For the people of Thrissur, Thiruvonam is about spending quality time with family, but once it is over, it is time for fun and revelries outside the house. For it is just after Onam that the Kummatty and Pulikali performances get underway. Both dance forms unique to Kerala. 

While Pulikali is all about people dressed up as wild cats, Kummatty is supposed to be the companions of Lord Shiva, who visits the houses to bless people. Kummatty dresses up in clothes woven with grass and they wear colorful masks. There are unique songs that are played when the Kummatty takes to the streets. The beat of these songs peppy and at times merging with the contemporary.
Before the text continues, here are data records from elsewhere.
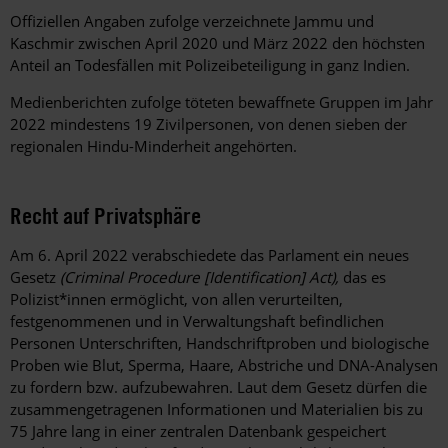
Offiziellen Angaben zufolge verzeichnete Jammu und
Kaschmir zwischen April 2020 und März 2022 den höchsten
Anteil an Todesfällen mit Polizeibeteiligung in ganz Indien.
Medienberichten zufolge töteten bewaffnete Gruppen im Jahr
2022 mindestens 19 Zivilpersonen, von denen sieben der
regionalen Hindu-Minderheit angehörten.
Recht auf Privatsphäre
Am 6. April 2022 verabschiedete das Parlament ein neues
Gesetz
(Criminal Procedure [Identification] Act),
das es
Polizist*innen ermöglicht, von allen verurteilten,
festgenommenen und in Verwaltungshaft befindlichen
Personen Unterschriften, Handschriftproben und biologische
Proben wie Blut, Sperma, Haare, Abstriche und DNA-Analysen
zu fordern bzw. aufzubewahren. Laut dem Gesetz dürfen die
zusammengetragenen Informationen und Materialien bis zu
75 Jahre lang in einer zentralen Datenbank gespeichert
And the excitement is palpable. 

The first of the Kummatty performers come from Kizhakkumpattukara. And they take to the streets with pomp and are welcomed with piety. This year some of the masks are so tall that they will have you gaping in awe. 

On the day of Chathayam Astra’s Kummatty players will dance to the rhythm of ‘Shingarimelam’ by Ponnan Peringodan. The club would also introduce an elegant mask of Lord Krishna which is beautifully crafted by Elavally Nanda, a native of Guruvayoor.  

The legend

When Kummatty takes over the streets of Thrissur They are dressed up in grass garments. Photo: Fahad Muneer

Kummatty, they say is the ‘Boothaganam’ (companion) of Lord Shiva who visited their homes to take away bad luck. The artists who dress up as Kummatty would sing songs praising the characters in various legends. There is also a legend related to a dispute between Lord Shiva and Arjuna behind the art form of Kummattykali. 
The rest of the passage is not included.